If the starting substrates are reasonably degradable, then we need to look at controlling the air flow through the composting mixture. Obviously, less air flow means less heat removed with the off gases. Then we need to control loses to the surroundings. If this is a low-tech windrow system, then larger windrows will be better than smaller ones.
Now let’s talk about kinetics. I once visited a biosolids composting facility in New England. It was winter and the piles would not heat up. It appeared that the starting mixture was energy “rich”, but the piles just sat there. Temperatures were near freezing and the starting substrates were all near freezing. Mind you, the biosolids were anaerobically digested at 95 0F but were allowed to sit around and lose all that heat. I reminded them that that is why we put perishables in a refrigerator…to decrease their rates of reaction. Their problem was that the kinetics were so slow at 0 deg F that nothing would get started. If the substrates retained their temperature, the kinetics might be fast enough to “light the biological fire”. If all else fails, temporarily heating the incoming air might be enough to get things started.
There is a type of composter that is particularly well suited for cold climates. There are several names: box composter, tunnel composter, Herhof Box. Picture a square shaped tunnel, perhaps 8-ft by 8-ft and say 100-ft long. The length is variable depending on the amount of composter material. It has a floor, two walls, and a top. One end is closed, while the other has doors that can be opened and closed. All sides are insulated. With the doors open, a front end loader loads a batch of composting substrate into the tunnel, filling it to about 80% of its height. The doors are closed and air begins to be ... (more)
Hello. Thanks very much for the responses so far. The information I am getting from our field teams is still not a lot, but what I can say is as follows:
- Normally added to the initially substrates (i.e. the human waste) are vegetable residues, tree leaves and branches. Any other potential additions, such as rice hays and corn stalks, are kept for animal food.
- They are looking at introducing windrows with black plastic sheets to protect from the rain and snow, and with PVC poles for aeration.

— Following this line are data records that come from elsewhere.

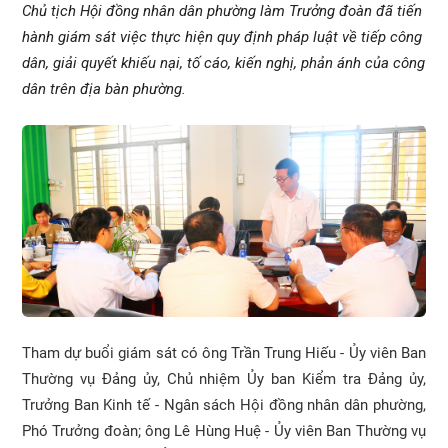
Chủ tịch Hội đồng nhân dân phường làm Trưởng đoàn đã tiến
hành giám sát việc thực hiện quy định pháp luật về tiếp công
dân, giải quyết khiếu nại, tố cáo, kiến nghị, phản ánh của công
dân trên địa bàn phường.
Tham dự buổi giám sát có ông Trần Trung Hiếu - Ủy viên Ban
Thường vụ Đảng ủy, Chủ nhiệm Ủy ban Kiểm tra Đảng ủy,
Trưởng Ban Kinh tế - Ngân sách Hội đồng nhân dân phường,
Phó Trưởng đoàn; ông Lê Hùng Huệ - Ủy viên Ban Thường vụ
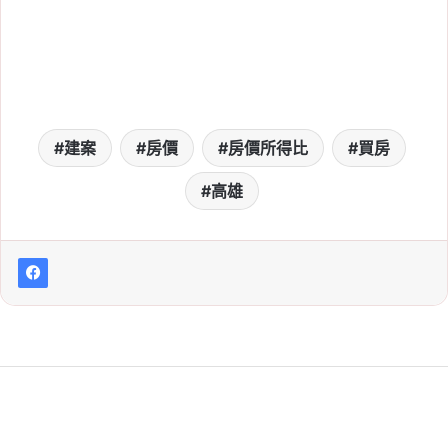
建案
房價
房價所得比
買房
高雄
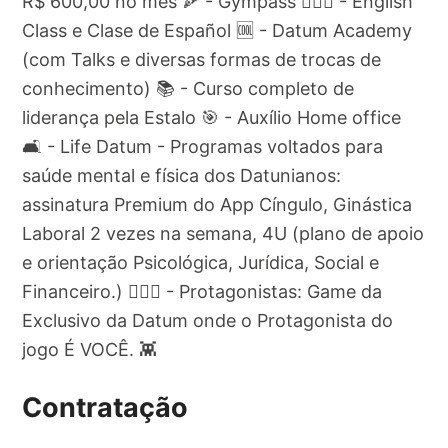
R$ 600,00 no mês 🍕 - Gympass 🏋🏽‍♀️ - English
Class e Clase de Español 🆒 - Datum Academy
(com Talks e diversas formas de trocas de
conhecimento) 📚 - Curso completo de
liderança pela Estalo 🎯 - Auxílio Home office
🛋️ - Life Datum - Programas voltados para
saúde mental e física dos Datunianos:
assinatura Premium do App Cíngulo, Ginástica
Laboral 2 vezes na semana, 4U (plano de apoio
e orientação Psicológica, Jurídica, Social e
Financeiro.) 🧘🏾‍♂️ - Protagonistas: Game da
Exclusivo da Datum onde o Protagonista do
jogo É VOCÊ. 👾
Contratação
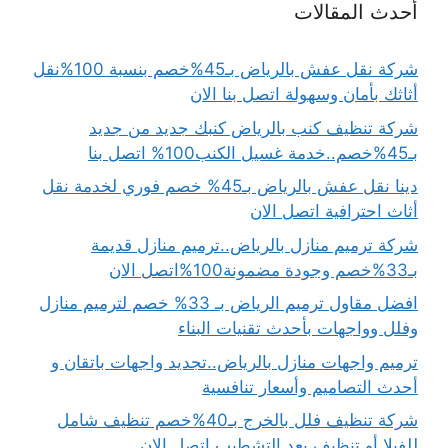
أحدث المقالات
شركة نقل عفش بالرياض بـ45%خصم بنسبة 100%نقل
أثاثك بأمان وسهولة اتصل بنا الان
شركة تنظيف كنب بالرياض كنبك جديد من جديد
بـ45%خصم..خدمة غسيل الكنب100% اتصل بنا
دينا نقل عفش بالرياض بـ45% خصم فوري لخدمة نقل
أثاث احترافية اتصل الان
شركة ترميم منازل بالرياض..ترميم منازل قديمة
بـ33%خصم وجودة مضمونة100%اتصل الان
افضل مقاول ترميم الرياض بـ 33% خصم لترميم منازل
وفلل وواجهات بأحدث تقنيات البناء
ترميم واجهات منازل بالرياض..تجديد واجهات باتقان و
أحدث التصاميم وأسعار تنافسية
شركة تنظيف فلل بالخرج بـ40%خصم تنظيف شامل
للفيلا أو تنظيف بعد التشطيب اتصل الان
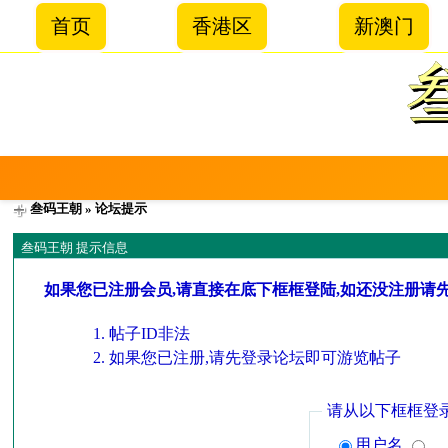
首页
香港区
新澳门
叁码王朝
» 论坛提示
叁码王朝 提示信息
如果您已注册会员,请直接在底下框框登陆,如还没注册请
帖子ID非法
如果您已注册,请先登录论坛即可游览帖子
请从以下框框登
用户名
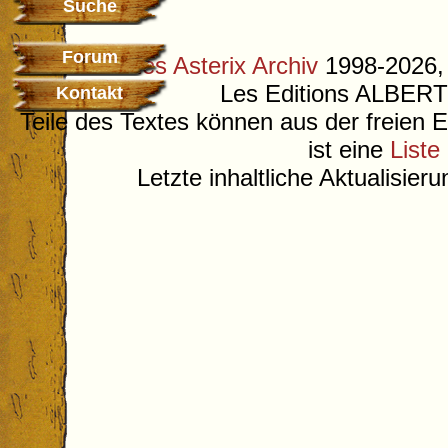
Suche
Forum
©
Deutsches Asterix Archiv
1998-2026, 
Les Editions ALB
Kontakt
Teile des Textes können aus der freien 
ist eine
Liste
Letzte inhaltliche Aktualisier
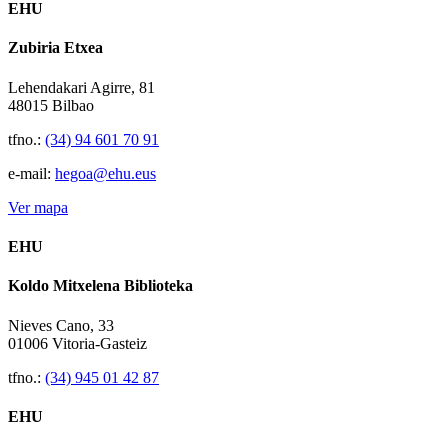
EHU
Zubiria Etxea
Lehendakari Agirre, 81
48015 Bilbao
tfno.:
(34) 94 601 70 91
e-mail:
hegoa@ehu.eus
Ver mapa
EHU
Koldo Mitxelena Biblioteka
Nieves Cano, 33
01006 Vitoria-Gasteiz
tfno.:
(34) 945 01 42 87
EHU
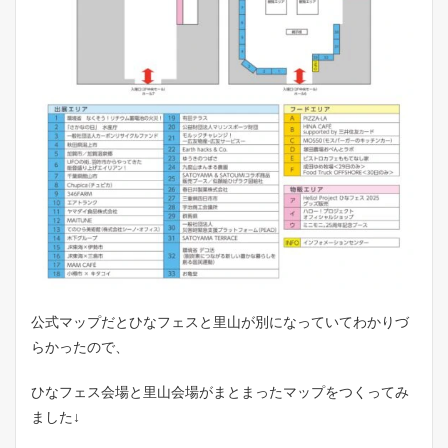
公式マップだとひなフェスと里山が別になっていてわかりづ
らかったので、
ひなフェス会場と里山会場がまとまったマップをつくってみ
ました↓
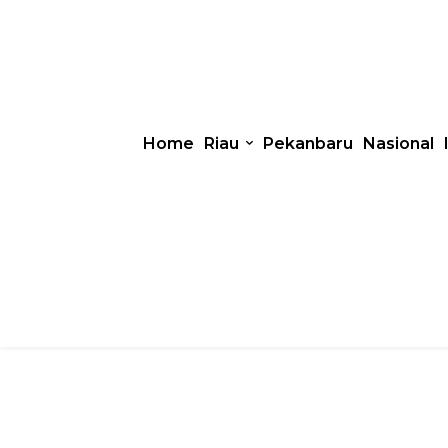
Home
Riau
Pekanbaru
Nasional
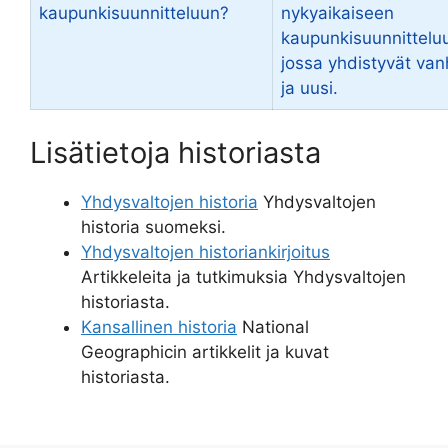
kaupunkisuunnitteluun?
nykyaikaiseen
kaupunkisuunnittelu
jossa yhdistyvät va
ja uusi.
Lisätietoja historiasta
Yhdysvaltojen historia
Yhdysvaltojen
historia suomeksi.
Yhdysvaltojen historiankirjoitus
Artikkeleita ja tutkimuksia Yhdysvaltojen
historiasta.
Kansallinen historia
National
Geographicin artikkelit ja kuvat
historiasta.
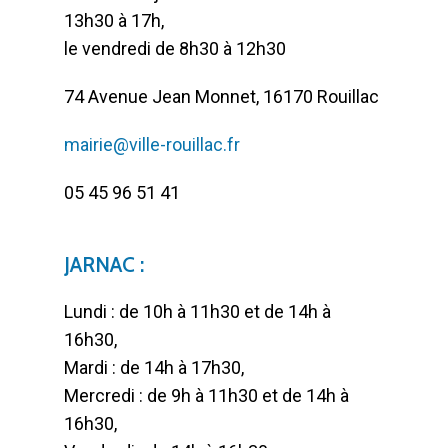
13h30 à 17h,
le vendredi de 8h30 à 12h30
74 Avenue Jean Monnet, 16170 Rouillac
mairie@ville-rouillac.fr
05 45 96 51 41
JARNAC :
Lundi : de 10h à 11h30 et de 14h à
16h30,
Mardi : de 14h à 17h30,
Mercredi : de 9h à 11h30 et de 14h à
16h30,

I have asked the team for some more detailed designs on these that I can share with you.
- A biogas digester has been implemented by another agency, but fresh and semi-processed sludges were combined due to the agricultural demand. Nevertheless, it is very difficult to reproduce this type of approach at a smaller, household level, due to a lack of resources.
- The team are now researching the tunnel composter as has been mentioned, and would be interested in introducing a similar concept. However, the main issue again here is looking how this can be somehow replicated at a simpler, household level (and if this is even possible at a household level, or whether this approach does require slightly larger volumes than would be possible at a household level).
I'll add more information as soon as I have it.